The base image has the following support:

  • Python + JupyterLab with mamba handling package installation
  • R + RStudio with the rocker scripts and other functions available
  • Desktop ready for installing applications, including Java-based applications
  • VSCode + R and Python extensions pre-installed
  • Publishing infrastructure installed (TexLive, Quarto, JupyterBook, MyST, pandoc).

py-rocket-base is the base image for the NMFS OpenSci specialized images, specifically py-rocket-geospatial.

There are many ways to install R and RStudio into an image designed for JupyterHubs. The objective of py-rocket-base is to create a JupyterHub (or binder) image such when you click the RStudio button in the JupyterLab UI to enter the RStudio UI (/rstudio), you enter an environment that is the same as if you had used a Rocker image but if you are in the JupyterLab UI (/lab), the environment is the same as if you had used the Pangeo base image to create the environment. See History below for other approaches we have used to create py-rocket over the years (and why this current approach is used).

Using this in a JupyterHub

If the JupyterHub has the Bring your own image feature, then you can paste in ghcr.io/nmfs-opensci/py-rocket-base:latest to the image and a server with your image will spin up.

image

Using this as a base image

py-rocket-base has basic structure like the pangeo base-image and repo2docker images. To use as a base image, include this in your Docker file

FROM ghcr.io/nmfs-opensci/py-rocket-base:latest

py-rocket-base has pyrocket and rocket scripts that you can use to help customize your image and add more conda, R or linux packages. See the documentation on customizing images.

History and motivation

The original py-rocket 1.0 was developed by Luis Lopez and was built off a Rocker base image. Carl Boettiger and Eli Holmes later altered the image (py-rocket 2.0) so that the Python environment matched the Pangeo image structure but the image was still built off a Rocker image. Subsequently, Carl Boettiger developed repo2docker-r that creates a JupyterHub-compatible image that uses a Jupyter docker stack image as base. For py-rocker 3.0, Eli Holmes used Carl's ideas but used repo2docker and repo2docker-action to build the base image. To do this, the CryoCloud hub image repo was used for the basic structure and approach. Eli added the rocker.sh script and appendix modifications to install R and RStudio via the Rocker scripts (rather than using a Rocker image as base). Yuvi Panda (repo2docker) gave input throughout the process as snags were hit. For py-rocker 4.0, current approach, repo2docker was abandoned and the base image was created by using the Pangeo base image with the ONBUILD parts removed. This approach was taken after discussions with Docker image mainainers at NASA who had quickly run into the need for more tailored control of the build process when customizing images. And in fact, the need for customizing the build process became an issue quickly and I was resorting to many "hacks" to circumvent repo2docker default behavior. Given the close relationship between Pangeo base image and repo2docker developers, using the Pangeo base image Docker file still results in a base image that is very similar to that created with repo2docker.
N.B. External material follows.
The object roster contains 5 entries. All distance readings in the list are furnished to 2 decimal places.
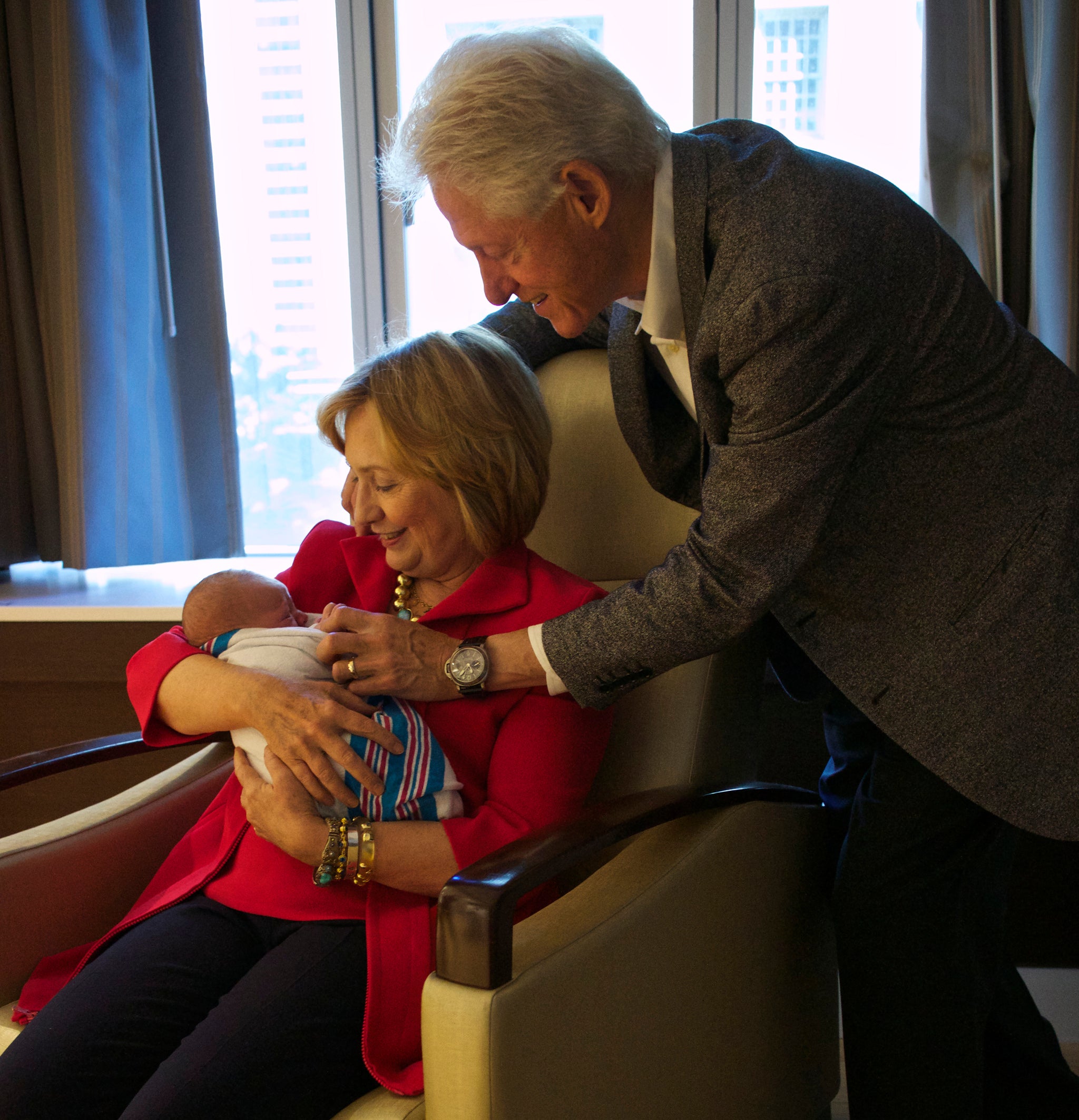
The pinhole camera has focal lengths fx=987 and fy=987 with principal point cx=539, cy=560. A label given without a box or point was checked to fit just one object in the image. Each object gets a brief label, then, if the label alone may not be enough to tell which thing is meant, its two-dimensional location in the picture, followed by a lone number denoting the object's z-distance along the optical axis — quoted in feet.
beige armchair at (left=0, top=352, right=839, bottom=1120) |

Why Rocker for the R/RStudio environment? The Rocker images are the standard for R/RStudio contanier images. They are heavily tested and regularly updated. There is a large developer community that fixes problems and bugs. The stack has gone through major revisions to improve modularity and they constantly innovating (integration for machine-learning, CUDA, BLAS, spatial, etc., etc.). py-rocket is building off that work without using the images directly. Instead it uses the Docker file code and the installation scripts. There are many other approaches to adding R and RStudio to images that work in JupyterHubs. See repo2docker-r that Carl developed and r-conda for a conda native approach using repo2docker. py-rocket is not intended to create small images; it is intended to create images that emulate Rocker (verse and geospatial) in the R environments (whether in Jupyter Lab, RStudio or VSCode) on a JupyterHub.

Building the documentation

cd book
quarto render .

This puts html in docs. Push to GitHub.